Jesus made bold claims about His identity, which religious leaders of His day considered blasphemy. He claimed to be God’s only Son, one with the Father, descended from Heaven and destined to rule the universe as King. And what response was He met with? “For this reason they tried all the more to kill him” (John 5:18).
Many today try to reduce Jesus to the role of a good teacher, one good moral example, maybe the best among many. But His own claims about Himself in Scripture make that impossible. In his book Mere Christianity, C.S. Lewis famously pointed out,
I am trying here to prevent anyone saying the really foolish thing that people often say about him: I’m ready to accept Jesus as a great moral teacher, but I don’t accept his claim to be God. That is the one thing we must not say.

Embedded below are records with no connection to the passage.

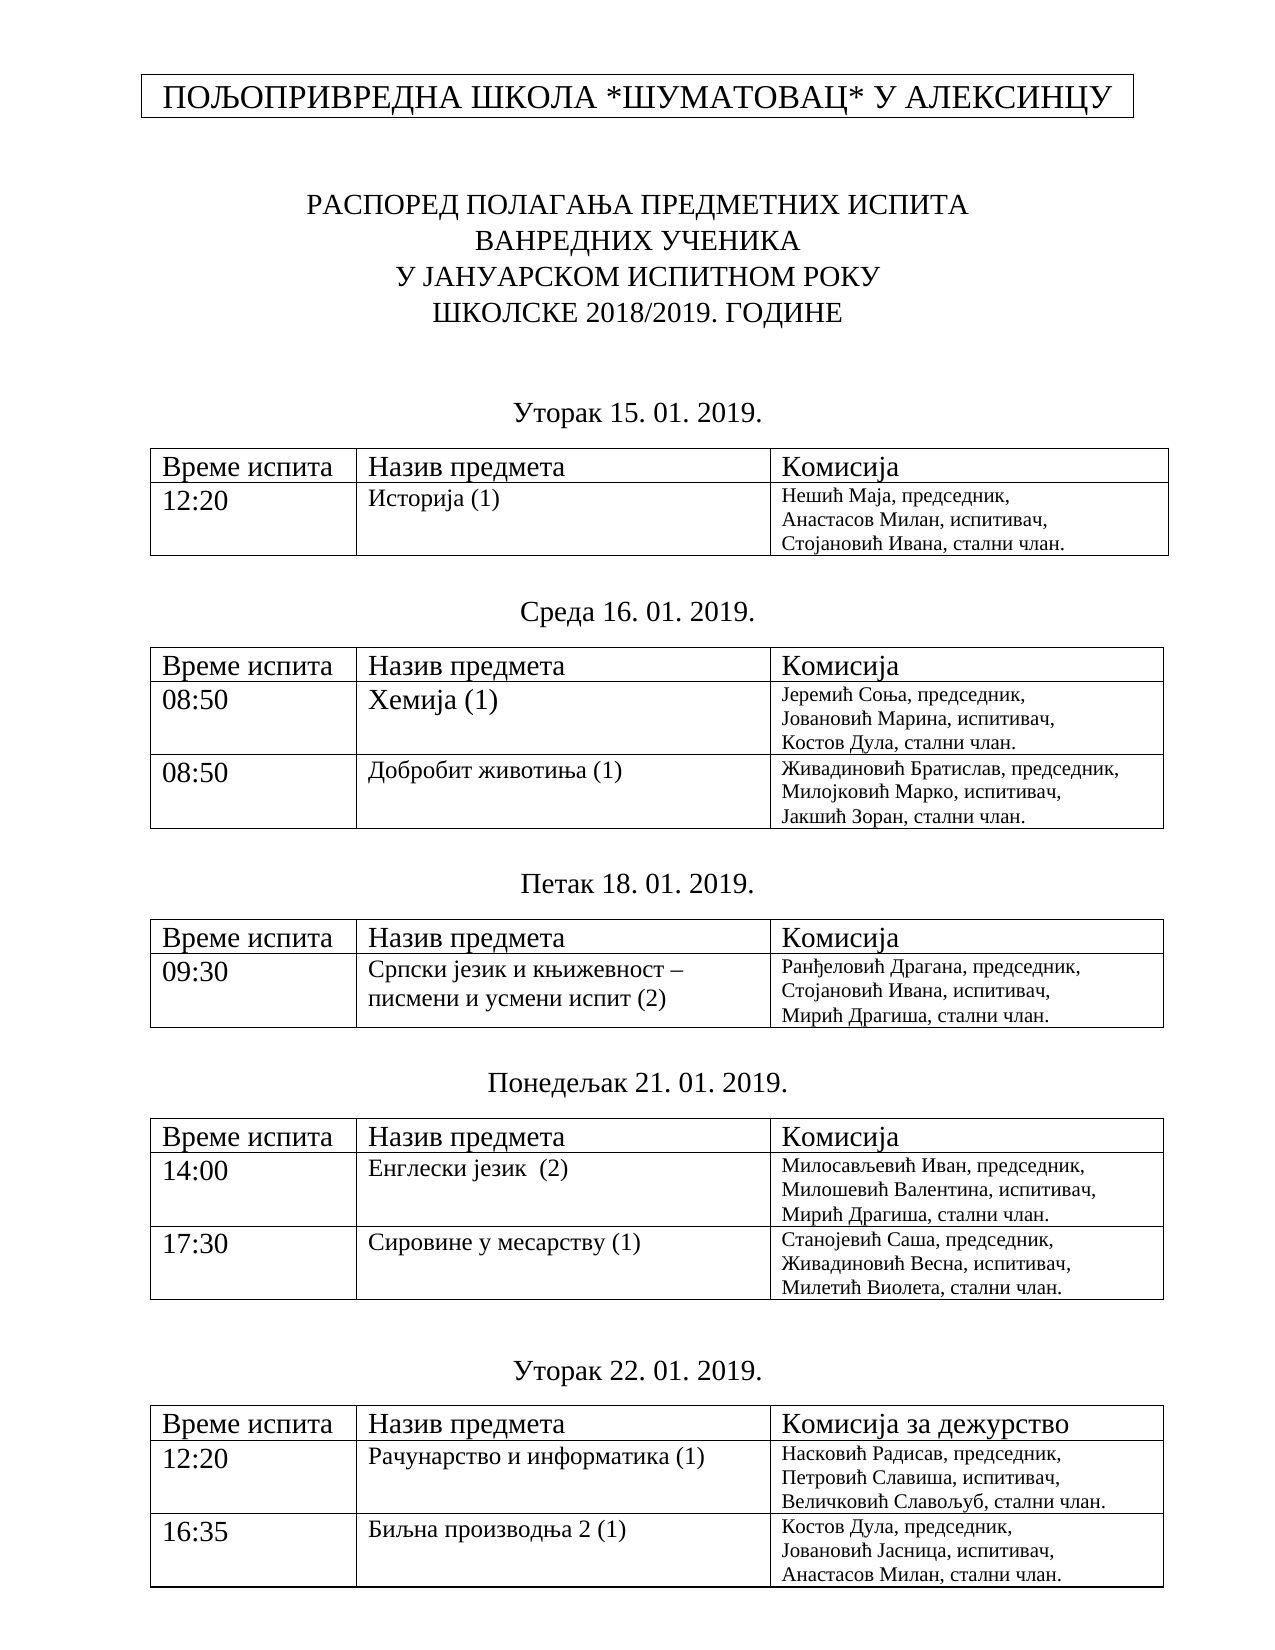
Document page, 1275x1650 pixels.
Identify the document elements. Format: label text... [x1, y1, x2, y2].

table_header Време испита [151, 449, 356, 482]
table_cell 08:50 [151, 682, 356, 754]
table_cell 14:00 [151, 1153, 356, 1226]
table_cell Станојевић Саша, председник, Живадиновић Весна, испитивач, Милетић Виолета, стални члан. [771, 1227, 1163, 1299]
table_header Време испита [151, 648, 356, 681]
text ШКОЛСКЕ 2018/2019. ГОДИНЕ [150, 296, 1125, 329]
table_header Комисија [771, 920, 1163, 953]
table_cell 08:50 [151, 755, 356, 828]
table_cell Хемија (1) [357, 682, 770, 754]
table_header Назив предмета [357, 1406, 770, 1440]
table_cell Рачунарство и информатика (1) [357, 1441, 770, 1513]
table_cell Ранђеловић Драгана, председник, Стојановић Ивана, испитивач, Мирић Драгиша, стални члан. [771, 954, 1163, 1027]
table_header Назив предмета [357, 1119, 770, 1152]
table_cell Биљна производња 2 (1) [357, 1514, 770, 1586]
table_header Комисија [771, 648, 1163, 681]
table_header Назив предмета [357, 648, 770, 681]
table_cell 12:20 [151, 1441, 356, 1513]
text РАСПОРЕД ПОЛАГАЊА ПРЕДМЕТНИХ ИСПИТА [150, 187, 1125, 221]
table_cell Живадиновић Братислав, председник, Милојковић Марко, испитивач, Јакшић Зоран, стални члан. [771, 755, 1163, 828]
table_cell 09:30 [151, 954, 356, 1027]
table_header Комисија [771, 1119, 1163, 1152]
table_header Комисија за дежурство [771, 1406, 1163, 1440]
table_cell Милосављевић Иван, председник, Милошевић Валентина, испитивач, Мирић Драгиша, стални члан. [771, 1153, 1163, 1226]
table_cell Српски језик и књижевност – писмени и усмени испит (2) [357, 954, 770, 1027]
table_header Назив предмета [357, 920, 770, 953]
table_cell Добробит животиња (1) [357, 755, 770, 828]
table_cell 16:35 [151, 1514, 356, 1586]
table_cell Сировине у месарству (1) [357, 1227, 770, 1299]
table_header Време испита [151, 1119, 356, 1152]
table_header Назив предмета [357, 449, 770, 482]
table_header Време испита [151, 920, 356, 953]
text ВАНРЕДНИХ УЧЕНИКА [150, 223, 1125, 257]
table_cell Насковић Радисав, председник, Петровић Славиша, испитивач, Величковић Славољуб, стални члан. [771, 1441, 1163, 1513]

A man who was merely a man and said the sort of things Jesus said would not be a great moral teacher. He would either be a lunatic…or else he would be the Devil of Hell…but let us not come with any patronising nonsense about his being a great human teacher. He has not left that open to us. He did not intend to.
The battle for human souls pivots on the issue of Christ’s identity. He’s the watershed, the dividing line between Hell and Heaven. Jesus made that clear when He asked His disciples about His divinity: “ ‘But what about you?’ he asked. ‘Who do you say I am?’ ” (Matthew 16:15).
That question is the most important one we will ever answer. Our own eternity hangs in the balance. Who do you say Jesus is? Who do you believe, in your mind and deep in your heart, He really is? Every person must give an answer—and whether our answer is right could not be more consequential.